PROBLEM TO SOLVE
For each statement below, say yes or no as to whether it agrees with the passage on SMIL timing, and quote the deciding words from that passage. (a) A seq's intrinsic duration is the sum of its children's durations. (b) Because of its endsync attribute, the par waits for all of its children to end. (c) Delaying the start of the video in HTML calls for another timer.

When the top-level seq begins, its first child element begins as well; when that child element ends, the following sibling begins, and so on until the last child ends, which ends the seq as well; its intrinsic duration is therefore the sum of the durations of its children. When the par element begins, all of its children begin at once, and the par ends when all children end; its intrinsic duration is the maximum duration of its children.

Note however that the endsync attribute of the par means that instead of waiting for all of its children to end, the par only waits for its first child to end. Additionally, the audio element specifies both a duration (dur="media") and a specific end time (end="b.activateEvent"), so that it ends either when its intrinsic duration (as specified by the special media value) elapses, or if the b (button) element is clicked. In both cases, the audio element ending will cause its parent to end, which will in turn cause the sibling video element to end as well, so that the image can be shown next. And since an image has no intrinsic duration, a duration of 10 seconds is specified for it.

Reproducing this in HTML is left as an exercise to the reader; while the equivalent audio and video elements can do the heavy lifting of playing the media content, all of the synchronization needs to be scripted, which involves timers and tracking user actions and the status of media playback. The resulting code will be harder to read and modify than its SMIL counterpart. The intent is clearly expressed in the markup and is much harder to understand from reading code. Some changes can also be trivial in SMIL but become much more involved when ad hoc code needs to be modified.

As an example, let’s say that the soundtrack to the movie actually contains a musical prelude; the audio is then longer, and if both audio and video start together, they will be out of sync. It is simple to delay the start of the video by adding a simple begin attribute (see the figure below). Now, to achieve the same effect in HTML, another timer needs to be introduced so that the movie begins at the right moment (making sure to cancel it if the audio ends early, of course).

SUPPLIED INFORMATION
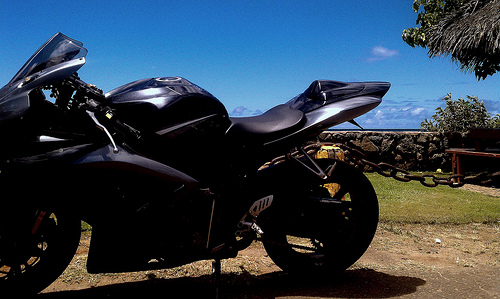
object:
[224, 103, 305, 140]
seat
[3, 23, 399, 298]
engine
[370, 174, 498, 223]
grass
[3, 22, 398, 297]
bike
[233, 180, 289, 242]
metal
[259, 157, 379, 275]
wheelplayer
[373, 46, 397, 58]
cloud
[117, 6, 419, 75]
sky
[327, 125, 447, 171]
wall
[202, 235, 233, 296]
stand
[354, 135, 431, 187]
chain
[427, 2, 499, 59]
thatch roof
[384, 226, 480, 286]
floor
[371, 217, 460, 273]
person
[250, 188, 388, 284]
wheel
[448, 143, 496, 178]
table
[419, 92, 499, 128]
bush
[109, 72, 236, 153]
gas tank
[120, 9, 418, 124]
outside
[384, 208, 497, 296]
ground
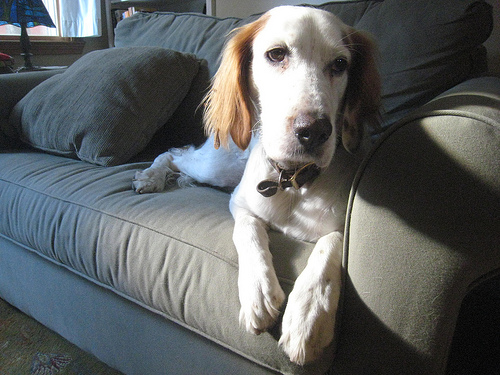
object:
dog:
[131, 3, 379, 363]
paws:
[236, 280, 285, 335]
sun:
[110, 194, 345, 356]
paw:
[277, 291, 338, 363]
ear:
[204, 20, 262, 150]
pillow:
[4, 48, 203, 168]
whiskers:
[332, 29, 362, 49]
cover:
[0, 0, 56, 28]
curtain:
[58, 0, 97, 37]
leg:
[282, 232, 341, 315]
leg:
[230, 209, 276, 283]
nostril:
[300, 130, 310, 138]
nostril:
[317, 134, 326, 140]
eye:
[265, 48, 286, 63]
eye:
[330, 57, 349, 72]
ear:
[340, 25, 381, 153]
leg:
[174, 132, 250, 187]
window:
[2, 0, 100, 35]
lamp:
[0, 0, 55, 71]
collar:
[257, 157, 320, 198]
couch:
[1, 0, 500, 375]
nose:
[293, 112, 332, 147]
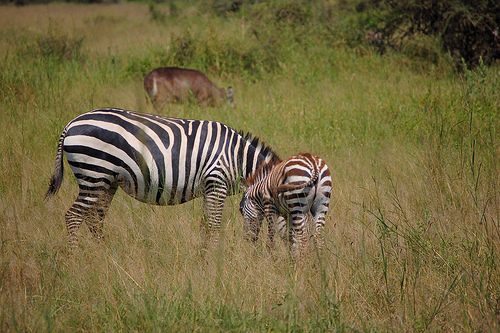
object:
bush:
[0, 15, 286, 66]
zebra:
[238, 152, 334, 271]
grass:
[1, 257, 254, 333]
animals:
[142, 66, 236, 113]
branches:
[369, 0, 499, 68]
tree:
[373, 1, 500, 62]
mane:
[238, 126, 284, 163]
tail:
[41, 130, 65, 207]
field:
[286, 60, 380, 132]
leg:
[64, 176, 115, 249]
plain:
[0, 0, 500, 333]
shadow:
[455, 35, 499, 64]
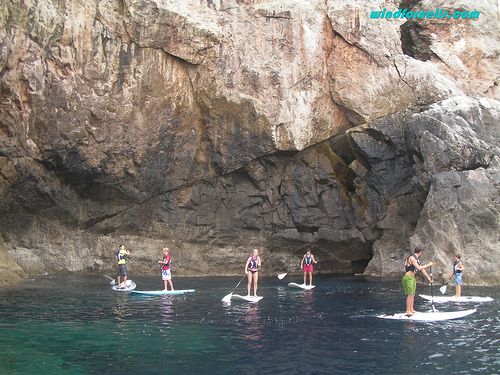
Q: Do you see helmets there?
A: No, there are no helmets.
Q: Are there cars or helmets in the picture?
A: No, there are no helmets or cars.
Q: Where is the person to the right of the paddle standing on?
A: The person is standing on the water.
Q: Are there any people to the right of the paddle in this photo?
A: Yes, there is a person to the right of the paddle.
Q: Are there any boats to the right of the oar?
A: No, there is a person to the right of the oar.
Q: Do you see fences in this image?
A: No, there are no fences.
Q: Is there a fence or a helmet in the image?
A: No, there are no fences or helmets.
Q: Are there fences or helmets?
A: No, there are no fences or helmets.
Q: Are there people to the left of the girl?
A: Yes, there is a person to the left of the girl.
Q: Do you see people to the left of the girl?
A: Yes, there is a person to the left of the girl.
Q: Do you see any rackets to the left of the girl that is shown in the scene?
A: No, there is a person to the left of the girl.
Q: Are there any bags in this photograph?
A: No, there are no bags.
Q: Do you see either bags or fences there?
A: No, there are no bags or fences.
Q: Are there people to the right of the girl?
A: Yes, there is a person to the right of the girl.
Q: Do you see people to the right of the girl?
A: Yes, there is a person to the right of the girl.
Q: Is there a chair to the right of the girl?
A: No, there is a person to the right of the girl.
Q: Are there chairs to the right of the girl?
A: No, there is a person to the right of the girl.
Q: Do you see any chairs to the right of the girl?
A: No, there is a person to the right of the girl.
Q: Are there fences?
A: No, there are no fences.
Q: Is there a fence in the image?
A: No, there are no fences.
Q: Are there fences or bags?
A: No, there are no fences or bags.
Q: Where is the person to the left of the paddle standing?
A: The person is standing on the water.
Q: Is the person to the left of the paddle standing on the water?
A: Yes, the person is standing on the water.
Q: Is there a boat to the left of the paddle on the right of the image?
A: No, there is a person to the left of the oar.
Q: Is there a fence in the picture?
A: No, there are no fences.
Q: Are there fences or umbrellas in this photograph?
A: No, there are no fences or umbrellas.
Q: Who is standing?
A: The people are standing.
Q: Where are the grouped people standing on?
A: The people are standing on the water.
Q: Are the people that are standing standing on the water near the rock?
A: Yes, the people are standing on the water.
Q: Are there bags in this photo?
A: No, there are no bags.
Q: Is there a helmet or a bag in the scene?
A: No, there are no bags or helmets.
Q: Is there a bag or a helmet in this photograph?
A: No, there are no bags or helmets.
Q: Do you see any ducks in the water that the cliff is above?
A: No, there is a person in the water.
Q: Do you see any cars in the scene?
A: No, there are no cars.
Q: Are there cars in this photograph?
A: No, there are no cars.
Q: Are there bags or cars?
A: No, there are no cars or bags.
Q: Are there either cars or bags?
A: No, there are no cars or bags.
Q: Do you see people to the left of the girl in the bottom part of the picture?
A: Yes, there is a person to the left of the girl.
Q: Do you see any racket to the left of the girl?
A: No, there is a person to the left of the girl.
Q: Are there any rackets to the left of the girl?
A: No, there is a person to the left of the girl.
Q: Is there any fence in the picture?
A: No, there are no fences.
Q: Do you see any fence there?
A: No, there are no fences.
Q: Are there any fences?
A: No, there are no fences.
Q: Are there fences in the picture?
A: No, there are no fences.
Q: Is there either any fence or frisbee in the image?
A: No, there are no fences or frisbees.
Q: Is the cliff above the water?
A: Yes, the cliff is above the water.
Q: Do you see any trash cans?
A: No, there are no trash cans.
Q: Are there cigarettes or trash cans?
A: No, there are no trash cans or cigarettes.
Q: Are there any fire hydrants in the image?
A: No, there are no fire hydrants.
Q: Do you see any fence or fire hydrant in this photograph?
A: No, there are no fire hydrants or fences.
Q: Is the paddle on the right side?
A: Yes, the paddle is on the right of the image.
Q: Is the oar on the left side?
A: No, the oar is on the right of the image.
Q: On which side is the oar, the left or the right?
A: The oar is on the right of the image.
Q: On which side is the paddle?
A: The paddle is on the right of the image.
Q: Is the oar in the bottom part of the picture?
A: Yes, the oar is in the bottom of the image.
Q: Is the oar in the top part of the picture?
A: No, the oar is in the bottom of the image.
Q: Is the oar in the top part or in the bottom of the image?
A: The oar is in the bottom of the image.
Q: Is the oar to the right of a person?
A: Yes, the oar is to the right of a person.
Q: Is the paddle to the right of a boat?
A: No, the paddle is to the right of a person.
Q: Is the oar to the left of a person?
A: No, the oar is to the right of a person.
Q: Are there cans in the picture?
A: No, there are no cans.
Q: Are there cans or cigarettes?
A: No, there are no cans or cigarettes.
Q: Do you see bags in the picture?
A: No, there are no bags.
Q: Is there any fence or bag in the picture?
A: No, there are no bags or fences.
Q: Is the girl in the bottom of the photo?
A: Yes, the girl is in the bottom of the image.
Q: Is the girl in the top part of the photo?
A: No, the girl is in the bottom of the image.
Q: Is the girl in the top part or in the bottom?
A: The girl is in the bottom of the image.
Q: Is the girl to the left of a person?
A: No, the girl is to the right of a person.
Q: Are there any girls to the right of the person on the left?
A: Yes, there is a girl to the right of the person.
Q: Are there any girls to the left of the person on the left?
A: No, the girl is to the right of the person.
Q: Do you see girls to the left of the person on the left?
A: No, the girl is to the right of the person.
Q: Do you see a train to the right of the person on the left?
A: No, there is a girl to the right of the person.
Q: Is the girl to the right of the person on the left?
A: Yes, the girl is to the right of the person.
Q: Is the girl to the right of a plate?
A: No, the girl is to the right of the person.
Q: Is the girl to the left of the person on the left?
A: No, the girl is to the right of the person.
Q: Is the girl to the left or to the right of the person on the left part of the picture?
A: The girl is to the right of the person.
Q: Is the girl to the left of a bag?
A: No, the girl is to the left of a person.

EXERCISE SOLUTION
(a) Yes: "its intrinsic duration is therefore the sum of the durations of its children"
(b) No: "instead of waiting for all of its children to end, the par only waits for its first child to end"
(c) Yes: "to achieve the same effect in HTML, another timer needs to be introduced so that the movie begins at the right moment"